Lord Perversor, on 18 September 2013 - 07:33 AM, said:
I for one run a 2560x1080 monitor and it's just annoying ( mostly i dislike it) since i like high defined surfa es and a clear view ( example it annoys me notice it in forest colony but on the other side the snowstorm in fozen city it's ok)
...
That's not what I meant. Some monitors have different degrees of color accuracy, better or worse contrast, more linear brightness, etc. For example, at home I have a Dell Ultrasharp with an IPS display. It has really accurate colors, and the grain doesn't really bother me, whereas the grain in Mass Effect bugged the hell out of me on my old monitor. At work I have two cheapo, ancient LCDs. One has weird, blown out contrast that makes some bright colors indistinguishable. The other has terrible contrast, to the point where I couldn't tell that some of the icons in an app I work on had broken transparency and ugly white backgrounds. I haven't tried playing MWO at work, but it wouldn't surprise me if film grain would be invisible on the second monitor, but SUPER annoying on the first. One of the magical parts of game development is that users are extremely unlikely to have the exact same hardware as devs, which is precisely why games have had gamma correction sliders since forever.
So basically I agree that the game badly needs some additional sliders.
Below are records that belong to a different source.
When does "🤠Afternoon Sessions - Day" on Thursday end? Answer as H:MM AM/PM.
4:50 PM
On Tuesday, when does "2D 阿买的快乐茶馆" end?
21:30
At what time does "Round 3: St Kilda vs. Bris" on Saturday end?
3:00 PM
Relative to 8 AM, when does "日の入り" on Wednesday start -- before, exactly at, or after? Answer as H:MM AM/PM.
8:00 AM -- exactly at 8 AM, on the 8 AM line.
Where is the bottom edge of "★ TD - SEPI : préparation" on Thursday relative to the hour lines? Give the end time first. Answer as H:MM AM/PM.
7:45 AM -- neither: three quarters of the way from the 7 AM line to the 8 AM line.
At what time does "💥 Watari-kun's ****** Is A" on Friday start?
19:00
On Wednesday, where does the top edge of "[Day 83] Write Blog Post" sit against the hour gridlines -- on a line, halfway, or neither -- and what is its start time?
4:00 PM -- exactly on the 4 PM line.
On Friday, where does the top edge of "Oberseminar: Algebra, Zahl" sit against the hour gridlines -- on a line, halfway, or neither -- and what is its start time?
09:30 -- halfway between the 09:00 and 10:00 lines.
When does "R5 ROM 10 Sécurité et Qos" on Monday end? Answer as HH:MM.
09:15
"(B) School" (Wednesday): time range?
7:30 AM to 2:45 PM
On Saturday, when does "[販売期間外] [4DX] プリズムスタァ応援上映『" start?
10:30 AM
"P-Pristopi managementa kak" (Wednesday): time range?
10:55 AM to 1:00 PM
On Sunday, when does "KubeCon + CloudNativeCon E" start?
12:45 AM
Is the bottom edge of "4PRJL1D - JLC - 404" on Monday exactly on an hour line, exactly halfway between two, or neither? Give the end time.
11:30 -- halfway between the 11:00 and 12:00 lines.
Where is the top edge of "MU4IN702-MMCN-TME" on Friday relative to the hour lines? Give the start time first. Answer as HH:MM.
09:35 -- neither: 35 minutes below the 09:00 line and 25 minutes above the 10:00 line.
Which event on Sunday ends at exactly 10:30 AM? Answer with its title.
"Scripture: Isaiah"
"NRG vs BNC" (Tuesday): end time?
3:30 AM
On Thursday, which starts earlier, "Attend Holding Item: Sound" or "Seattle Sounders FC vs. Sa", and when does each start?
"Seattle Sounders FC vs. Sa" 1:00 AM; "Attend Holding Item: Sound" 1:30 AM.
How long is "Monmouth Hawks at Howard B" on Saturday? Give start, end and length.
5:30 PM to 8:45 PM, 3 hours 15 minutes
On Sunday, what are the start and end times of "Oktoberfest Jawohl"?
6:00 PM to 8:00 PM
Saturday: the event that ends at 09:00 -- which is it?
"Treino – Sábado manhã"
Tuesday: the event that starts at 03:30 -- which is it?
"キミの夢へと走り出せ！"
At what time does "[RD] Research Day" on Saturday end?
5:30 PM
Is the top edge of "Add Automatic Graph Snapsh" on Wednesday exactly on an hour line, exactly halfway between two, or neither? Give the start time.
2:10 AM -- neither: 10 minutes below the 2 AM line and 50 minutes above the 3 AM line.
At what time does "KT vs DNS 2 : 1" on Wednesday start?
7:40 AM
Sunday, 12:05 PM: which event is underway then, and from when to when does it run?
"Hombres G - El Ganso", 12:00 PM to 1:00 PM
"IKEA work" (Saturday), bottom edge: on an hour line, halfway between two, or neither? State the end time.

It drives me
nuts when I can't individually disable post process effects because so many games look fantastic except for one effect that's just stupid, like the odd posterization in shadows in Far Cry 3.
There are little tools for some games that can inject various shader...stuff into the render pipeline through voodoo I don't pretend to understand. Usually it's used for adding godawful tonemapping to Skyrim. Can't remember what the tool is called. Anyone know what I'm talking about and if it can somehow be used to mess with the film grain somehow?
AndyHill, on 18 September 2013 - 08:43 AM, said:
On a cheap 42" TV screen the effect is massively pronounced, especially live when the game is in motion. On a cheap touchscreen covered with fingercrab it's just darker.
More importantly, I noticed that on my laptop the image didn't show properly even if you clicked on it, although it does on this computer. I will test a very small image here to see if it works better without zooming. Note that these are jpeg images and thus tend to be a bit smoother than the real thing.
Can't recall what format MWO generates screenshots in. You might try using regular old printscreen and save as a png instead of a jpg so the artifacts don't make the grain look any worse.
Edited by Blue Footed Booby, 18 September 2013 - 10:55 AM.